In this section grouping, the foundation of the city has been completed, and Christine turns to the guidance of Lady Rectitude to erect the buildings that will house the virtuous ladies. Lady Rectitude immediately sets Christine to work on the buildings of the city by telling her, "Take your tools and come with me. Don't hesitate to mix the mortar well in your inkpot and set to on the masonry work with great strokes of your pen." Lady Rectitude then gives Christine "gleaming stones" to place in the buildings in the form of 10 pagan sibyls, or women prophets upon whom God placed divine revelations. She states that the word sibyl means "one who is privy to the thoughts of God" and explains how each one of the 10 sibyls foretold future events, such as the fall of Troy and the false accounting of it, and the coming of Christ. Others from the Jewish tradition include the prophesy of the Queen of Sheba, who found a plank in the Israelite temple and decreed: "On the wood of this tree will die the man by whose hand the Jewish faith will be destroyed." The plank was, according to Lady Rectitude, hidden away until it was made into the cross on which Jesus was crucified.
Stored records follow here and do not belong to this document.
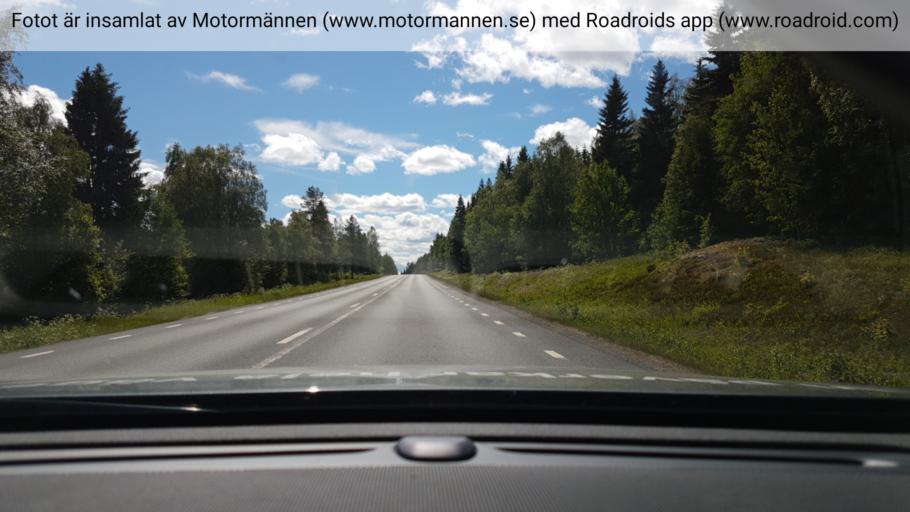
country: SE
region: Vaesterbotten
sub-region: Skelleftea Kommun
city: Burea
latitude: 64.3668
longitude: 21.2998
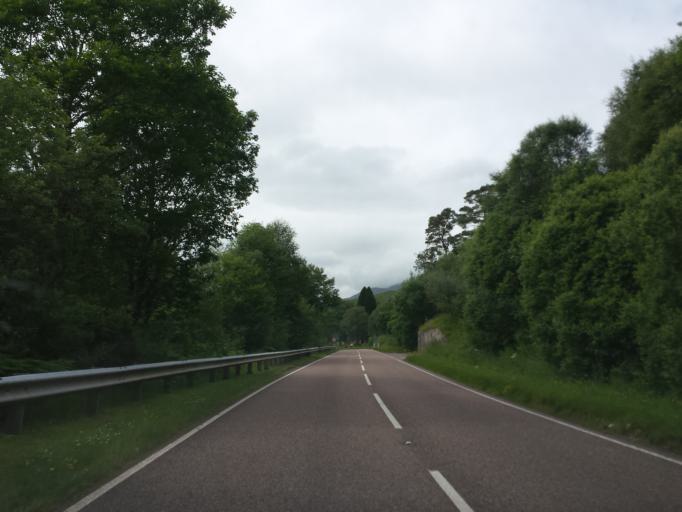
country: GB
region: Scotland
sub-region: Highland
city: Fort William
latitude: 56.8581
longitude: -5.3144
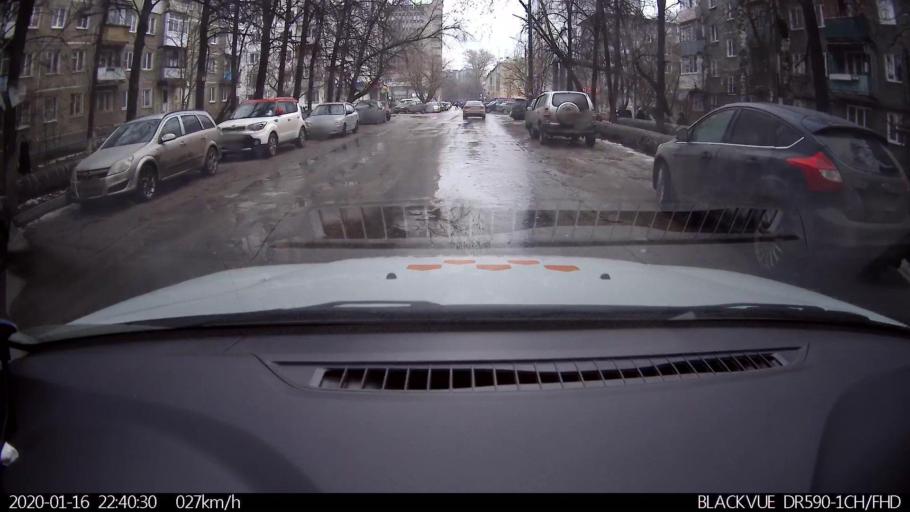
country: RU
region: Nizjnij Novgorod
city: Nizhniy Novgorod
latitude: 56.2770
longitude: 43.9189
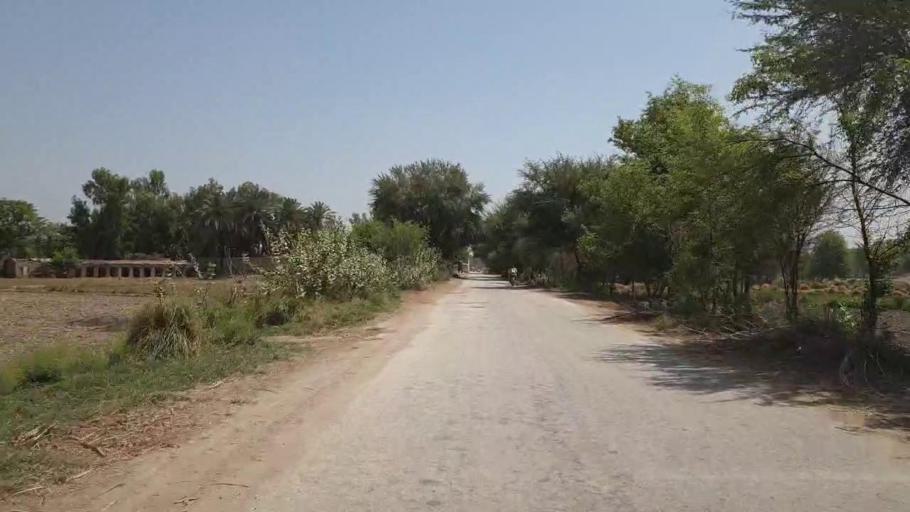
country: PK
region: Sindh
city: Adilpur
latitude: 27.8243
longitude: 69.2470
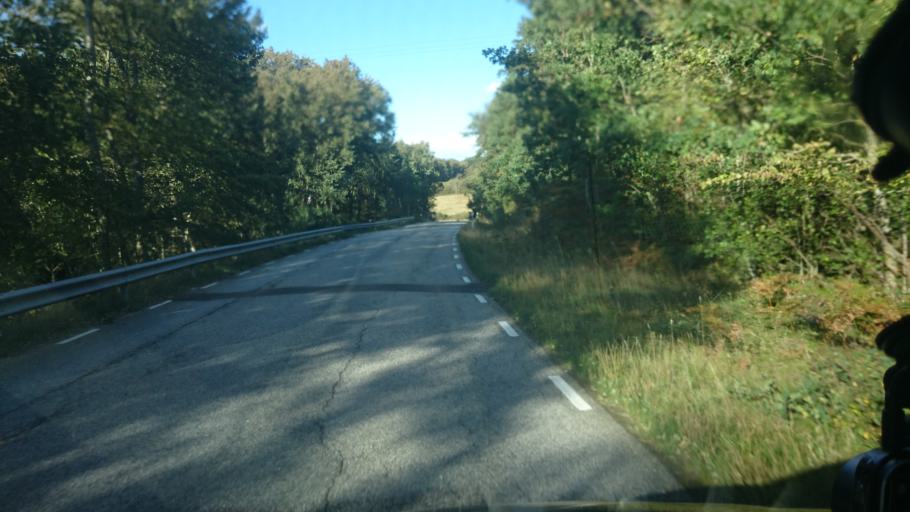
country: SE
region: Vaestra Goetaland
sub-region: Lysekils Kommun
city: Lysekil
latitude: 58.3330
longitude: 11.4280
Lady Rectitude (meaning "correct in judgment," "righteousness" and "the quality or state of being straight," as in a straight line drawn with the aid of a ruler) is, like Lady Reason and Lady Justice, neither a virtue (such as hope or charity) nor a vice (such as gluttony or pride), but rather a "daughter of God" sent to Christine to aid in the discernment of virtuous or evil actions in people. As a result, the city of the virtuous ladies can be built and its inhabitants clearly identified as worthy of taking up residence. In this device, de Pizan is thought to have consulted the writings of Boethius, among others. In his Consolation of Philosophy, Boethius states "there appeared standing over my head a woman's form, whose countenance was full of majesty." This personage turns out to be Lady Philosophy, who commands him to summon up his courage and describes to him how "our leader, Reason, gathers her forces into her citadel." De Pizan makes good use of this tradition of representing God-given attributes such as Justice or Reason as women. Another possible origin of this tradition may be found in the Greek Muses, who presided over the arts and sciences and were invoked in epic Greek and Roman poems.
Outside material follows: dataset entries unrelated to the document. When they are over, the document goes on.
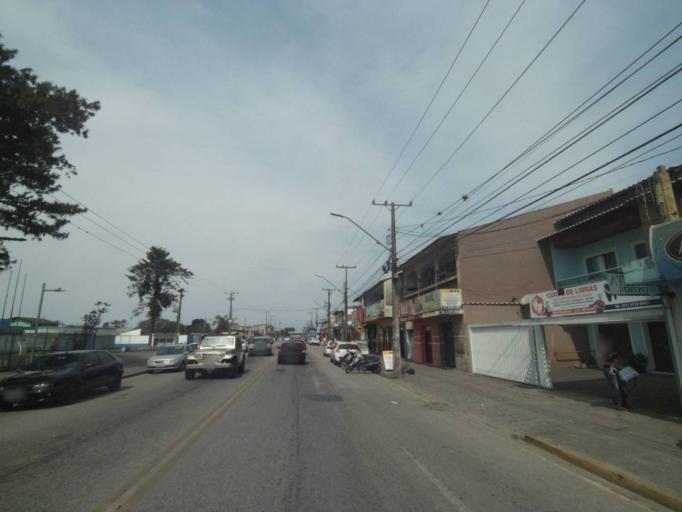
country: BR
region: Parana
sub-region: Paranagua
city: Paranagua
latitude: -25.5231
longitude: -48.5307
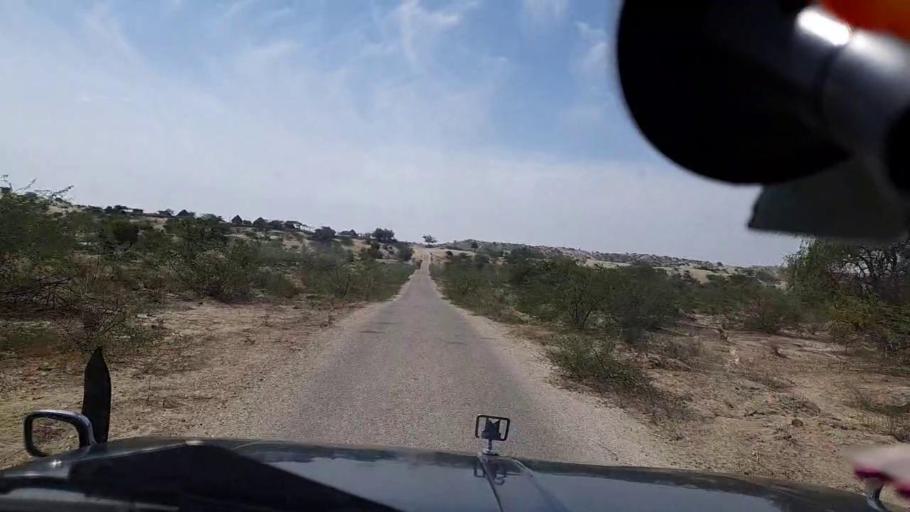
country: PK
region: Sindh
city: Diplo
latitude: 24.3736
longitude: 69.5840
De Pizan also melds Christian, Jewish, and pagan classical references in the same manner as her predecessors in the genre, but in The Book of the City of Ladies she does so to present the contributions of women rather than men. The presentation of the sibyls in a continuity of pagan women whose prophesies concerning world events came true in the same context as the Queen of Sheba, in the Old Testament, making a prophesy over a wooden beam in the temple of Solomon is deliberate. In both ancient times and in de Pizan's time, the gift of divination and prophesy was valued as a science up until the Age of Enlightenment (17th through 18th centuries). De Pizan's father was engaged at the French court as an astrologer capable of reading the stars in order to foretell future events.